--- Your assignment ---
Restate each entry exactly, without pictures.

Items listed in a dataset:
++++++++++
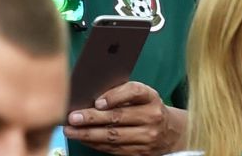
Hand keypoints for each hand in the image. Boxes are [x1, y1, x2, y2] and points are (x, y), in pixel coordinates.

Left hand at [68, 82, 183, 155]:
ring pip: (114, 136)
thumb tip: (89, 94)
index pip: (134, 92)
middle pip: (119, 117)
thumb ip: (121, 92)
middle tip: (72, 117)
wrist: (170, 131)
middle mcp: (152, 117)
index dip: (115, 96)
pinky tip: (83, 138)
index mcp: (151, 97)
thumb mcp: (141, 95)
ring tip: (71, 131)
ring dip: (89, 134)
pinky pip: (115, 149)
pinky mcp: (141, 152)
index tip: (97, 101)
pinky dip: (96, 144)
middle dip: (92, 118)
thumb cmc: (146, 107)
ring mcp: (148, 137)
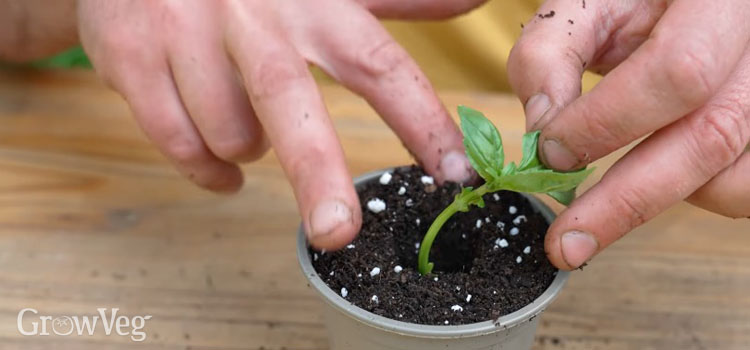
++++++++++
--- Answer to this exercise ---
Hand keypoints for each hand in the image. Boxes are [x1, y1, x2, y2] and points are (x, y), in pixel coordinates.

Left hand at [68, 82, 183, 155]:
ring pip: (114, 136)
thumb tip: (89, 94)
index pip: (134, 92)
middle pip: (119, 117)
thumb ip: (121, 92)
middle tip: (72, 117)
wrist: (170, 131)
middle mcp: (152, 117)
index dip: (115, 96)
pinky tip: (83, 138)
index mcp: (151, 97)
thumb mcp: (141, 95)
ring tip: (71, 131)
ring dip: (89, 134)
pinky pip: (115, 149)
pinky mcp: (141, 152)
index tip: (97, 101)
pinky dip: (96, 144)
middle dip: (92, 118)
thumb cmc: (146, 107)
ring mcp: (148, 137)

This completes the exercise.